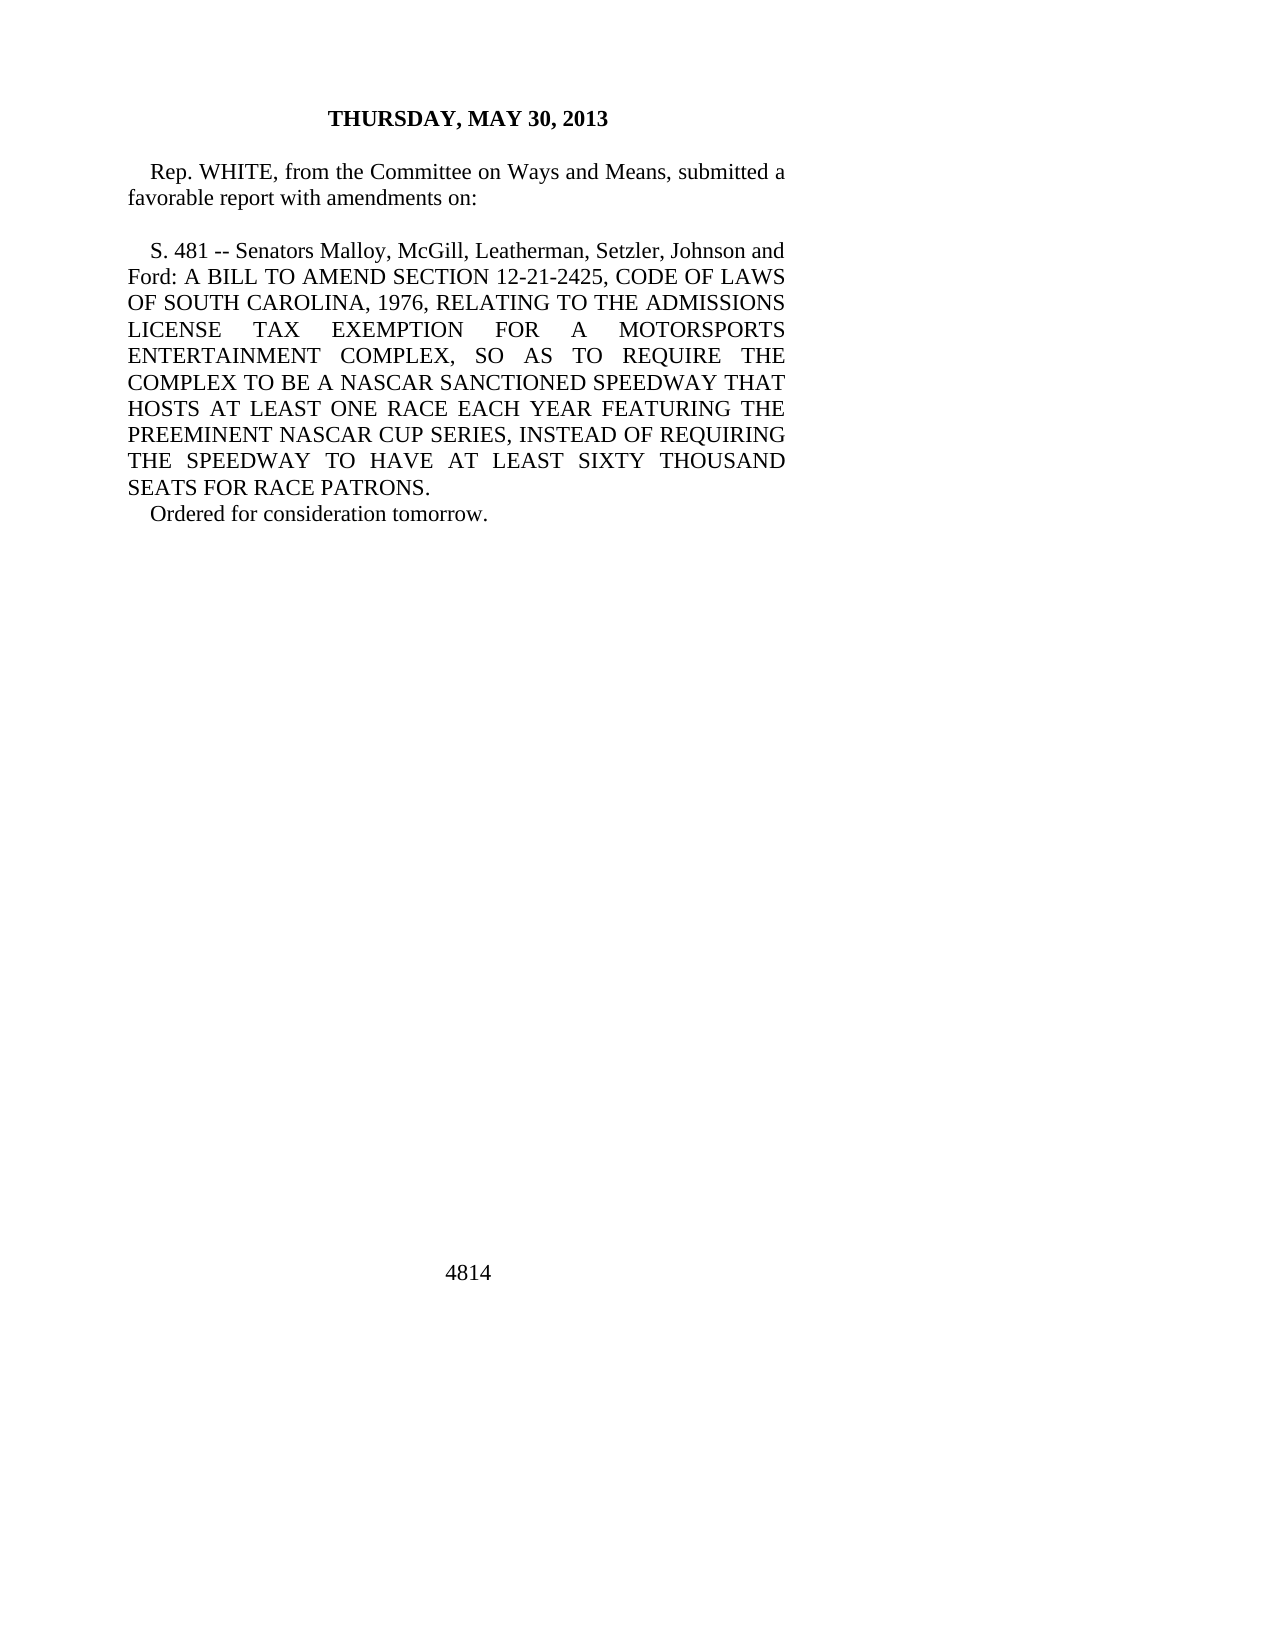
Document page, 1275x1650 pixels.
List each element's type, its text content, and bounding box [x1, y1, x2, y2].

text S. 481 -- Senators Malloy, McGill, Leatherman, Setzler, Johnson and Ford: A BILL TO AMEND SECTION 12-21-2425, CODE OF LAWS OF SOUTH CAROLINA, 1976, RELATING TO THE ADMISSIONS LICENSE TAX EXEMPTION FOR A MOTORSPORTS ENTERTAINMENT COMPLEX, SO AS TO REQUIRE THE COMPLEX TO BE A NASCAR SANCTIONED SPEEDWAY THAT HOSTS AT LEAST ONE RACE EACH YEAR FEATURING THE PREEMINENT NASCAR CUP SERIES, INSTEAD OF REQUIRING THE SPEEDWAY TO HAVE AT LEAST SIXTY THOUSAND SEATS FOR RACE PATRONS. [127, 237, 786, 500]
text Rep. WHITE, from the Committee on Ways and Means, submitted a favorable report with amendments on: [127, 158, 786, 210]
text Ordered for consideration tomorrow. [127, 500, 786, 527]
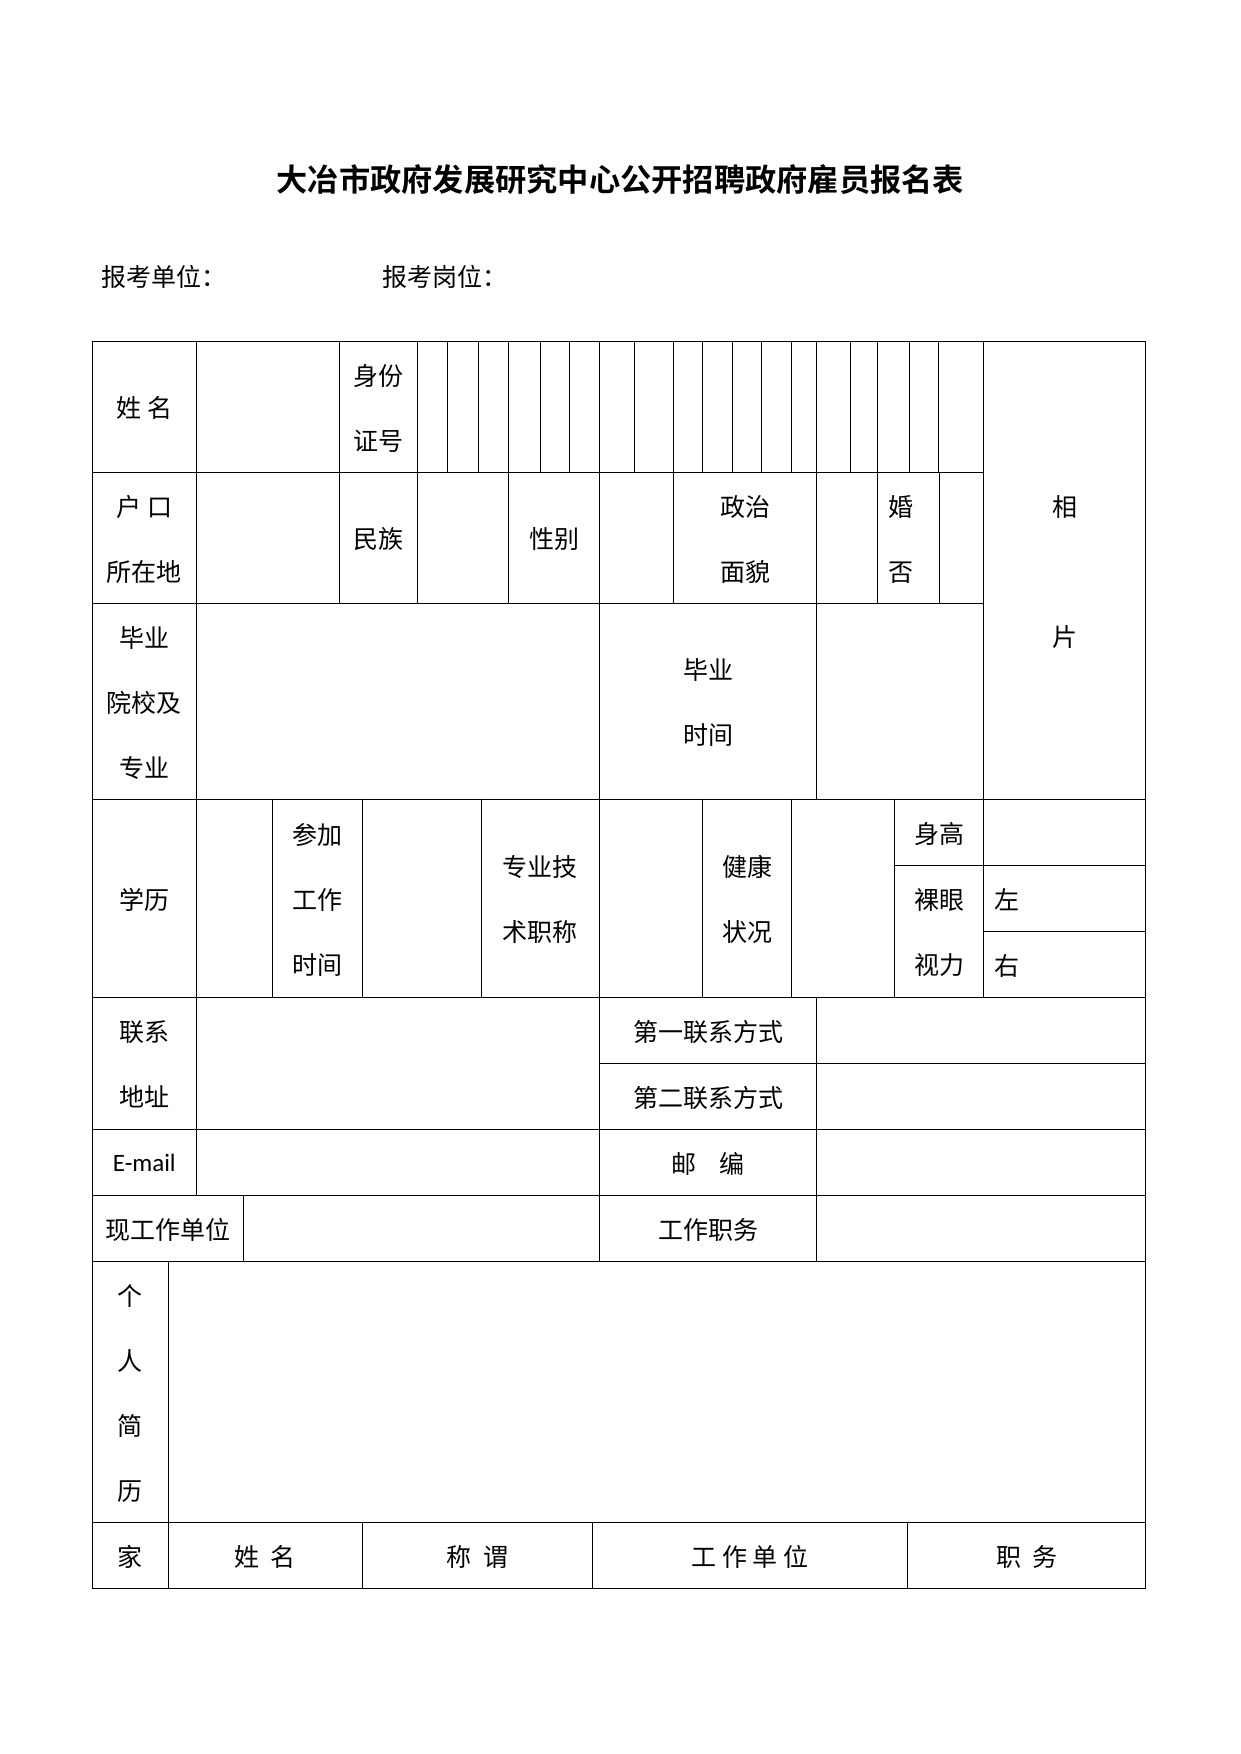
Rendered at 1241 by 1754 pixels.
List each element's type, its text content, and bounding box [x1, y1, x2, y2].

table_cell [169, 1262, 1145, 1522]
table_header [733, 342, 761, 472]
text 大冶市政府发展研究中心公开招聘政府雇员报名表 [130, 146, 1110, 211]
table_cell [197, 473, 339, 603]
table_cell [984, 800, 1145, 865]
table_cell 户 口 所在地 [93, 473, 196, 603]
table_cell [197, 800, 272, 997]
table_cell [418, 473, 508, 603]
table_cell 第二联系方式 [600, 1064, 816, 1129]
table_cell 健康状况 [703, 800, 791, 997]
table_header [600, 342, 634, 472]
table_cell [817, 604, 983, 799]
table_header [762, 342, 791, 472]
table_cell [817, 1064, 1145, 1129]
table_header [939, 342, 983, 472]
table_header [817, 342, 850, 472]
table_cell 姓 名 [169, 1523, 362, 1588]
table_header 相 片 [984, 342, 1145, 799]
table_cell [197, 1130, 599, 1195]
table_cell [363, 800, 481, 997]
table_header [509, 342, 540, 472]
table_cell 邮 编 [600, 1130, 816, 1195]
table_cell 婚否 [878, 473, 939, 603]
table_cell 右 [984, 932, 1145, 997]
table_cell 家 庭 主 要 成 员 [93, 1523, 168, 1588]
table_header [674, 342, 702, 472]
table_cell [817, 1130, 1145, 1195]
table_cell 左 [984, 866, 1145, 931]
table_cell 学历 [93, 800, 196, 997]
table_cell 裸眼视力 [895, 866, 983, 997]
table_cell [600, 473, 673, 603]
table_cell E-mail [93, 1130, 196, 1195]
table_header [878, 342, 909, 472]
table_cell 第一联系方式 [600, 998, 816, 1063]
table_cell 称 谓 [363, 1523, 592, 1588]
table_cell [940, 473, 983, 603]
table_cell 个 人 简 历 [93, 1262, 168, 1522]
table_cell [817, 473, 877, 603]
table_header [541, 342, 569, 472]
table_header [197, 342, 339, 472]
table_cell 职 务 [908, 1523, 1145, 1588]
table_cell [817, 998, 1145, 1063]
table_header 姓 名 [93, 342, 196, 472]
table_cell 现工作单位 [93, 1196, 243, 1261]
table_header [570, 342, 599, 472]
table_header [703, 342, 732, 472]
table_cell 参加工作时间 [273, 800, 362, 997]
table_cell 身高 [895, 800, 983, 865]
table_cell [197, 604, 599, 799]
table_cell [197, 998, 599, 1129]
table_cell 工 作 单 位 [593, 1523, 907, 1588]
table_cell 毕业 院校及专业 [93, 604, 196, 799]
text 报考单位： 报考岗位： [101, 243, 1110, 308]
table_cell 性别 [509, 473, 599, 603]
table_cell [244, 1196, 599, 1261]
table_header [635, 342, 673, 472]
table_cell 工作职务 [600, 1196, 816, 1261]
table_cell [600, 800, 702, 997]
table_cell 民族 [340, 473, 417, 603]
table_header [792, 342, 816, 472]
table_header [851, 342, 877, 472]
table_cell 联系 地址 [93, 998, 196, 1129]
table_header [418, 342, 447, 472]
table_cell 毕业 时间 [600, 604, 816, 799]
table_cell 专业技 术职称 [482, 800, 599, 997]
table_cell [792, 800, 894, 997]
table_cell [817, 1196, 1145, 1261]
table_cell 政治 面貌 [674, 473, 816, 603]
table_header [910, 342, 938, 472]
table_header 身份证号 [340, 342, 417, 472]
table_header [448, 342, 478, 472]
table_header [479, 342, 508, 472]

_ _ _ _ _

▸ **EXERCISE**:
The records above should be repeated exactly, with every picture omitted.

▸ **RESULT**:
Document page, 1275x1650 pixels.
List each element's type, its text content, and bounding box [x1, y1, x2, y2].

text S. 481 -- Senators Malloy, McGill, Leatherman, Setzler, Johnson and Ford: A BILL TO AMEND SECTION 12-21-2425, CODE OF LAWS OF SOUTH CAROLINA, 1976, RELATING TO THE ADMISSIONS LICENSE TAX EXEMPTION FOR A MOTORSPORTS ENTERTAINMENT COMPLEX, SO AS TO REQUIRE THE COMPLEX TO BE A NASCAR SANCTIONED SPEEDWAY THAT HOSTS AT LEAST ONE RACE EACH YEAR FEATURING THE PREEMINENT NASCAR CUP SERIES, INSTEAD OF REQUIRING THE SPEEDWAY TO HAVE AT LEAST SIXTY THOUSAND SEATS FOR RACE PATRONS. [127, 237, 786, 500]
text Rep. WHITE, from the Committee on Ways and Means, submitted a favorable report with amendments on: [127, 158, 786, 210]
text Ordered for consideration tomorrow. [127, 500, 786, 527]
Rendered at 1241 by 1754 pixels.
List each element's type, its text content, and bounding box [x1, y1, x2, y2].

table_cell [169, 1262, 1145, 1522]
table_header [733, 342, 761, 472]
text 大冶市政府发展研究中心公开招聘政府雇员报名表 [130, 146, 1110, 211]
table_cell [197, 473, 339, 603]
table_cell [984, 800, 1145, 865]
table_cell 户 口 所在地 [93, 473, 196, 603]
table_cell [197, 800, 272, 997]
table_cell [418, 473, 508, 603]
table_cell 第二联系方式 [600, 1064, 816, 1129]
table_cell 健康状况 [703, 800, 791, 997]
table_header [600, 342, 634, 472]
table_cell [817, 604, 983, 799]
table_header [762, 342, 791, 472]
table_cell [817, 1064, 1145, 1129]
table_header [939, 342, 983, 472]
table_header [817, 342, 850, 472]
table_cell 姓 名 [169, 1523, 362, 1588]
table_header 相 片 [984, 342, 1145, 799]
table_cell [197, 1130, 599, 1195]
table_cell [363, 800, 481, 997]
table_header [509, 342, 540, 472]
table_cell 邮 编 [600, 1130, 816, 1195]
table_cell 婚否 [878, 473, 939, 603]
table_cell 右 [984, 932, 1145, 997]
table_cell 家 庭 主 要 成 员 [93, 1523, 168, 1588]
table_header [674, 342, 702, 472]
table_cell [817, 1130, 1145, 1195]
table_cell 左 [984, 866, 1145, 931]
table_cell 学历 [93, 800, 196, 997]
table_cell 裸眼视力 [895, 866, 983, 997]
table_cell [600, 473, 673, 603]
table_cell E-mail [93, 1130, 196, 1195]
table_header [878, 342, 909, 472]
table_cell 第一联系方式 [600, 998, 816, 1063]
table_cell 称 谓 [363, 1523, 592, 1588]
table_cell [940, 473, 983, 603]
table_cell 个 人 简 历 [93, 1262, 168, 1522]
table_cell [817, 473, 877, 603]
table_header [541, 342, 569, 472]
table_header [197, 342, 339, 472]
table_cell 职 务 [908, 1523, 1145, 1588]
table_cell [817, 998, 1145, 1063]
table_header 姓 名 [93, 342, 196, 472]
table_cell 现工作单位 [93, 1196, 243, 1261]
table_header [570, 342, 599, 472]
table_header [703, 342, 732, 472]
table_cell 参加工作时间 [273, 800, 362, 997]
table_cell 身高 [895, 800, 983, 865]
table_cell [197, 604, 599, 799]
table_cell [197, 998, 599, 1129]
table_cell 工 作 单 位 [593, 1523, 907, 1588]
table_cell 毕业 院校及专业 [93, 604, 196, 799]
text 报考单位： 报考岗位： [101, 243, 1110, 308]
table_cell 性别 [509, 473, 599, 603]
table_cell [244, 1196, 599, 1261]
table_header [635, 342, 673, 472]
table_cell 工作职务 [600, 1196, 816, 1261]
table_cell [600, 800, 702, 997]
table_cell 民族 [340, 473, 417, 603]
table_header [792, 342, 816, 472]
table_header [851, 342, 877, 472]
table_cell 联系 地址 [93, 998, 196, 1129]
table_header [418, 342, 447, 472]
table_cell 毕业 时间 [600, 604, 816, 799]
table_cell 专业技 术职称 [482, 800, 599, 997]
table_cell [792, 800, 894, 997]
table_cell [817, 1196, 1145, 1261]
table_cell 政治 面貌 [674, 473, 816, 603]
table_header [910, 342, 938, 472]
table_header 身份证号 [340, 342, 417, 472]
table_header [448, 342, 478, 472]
table_header [479, 342, 508, 472]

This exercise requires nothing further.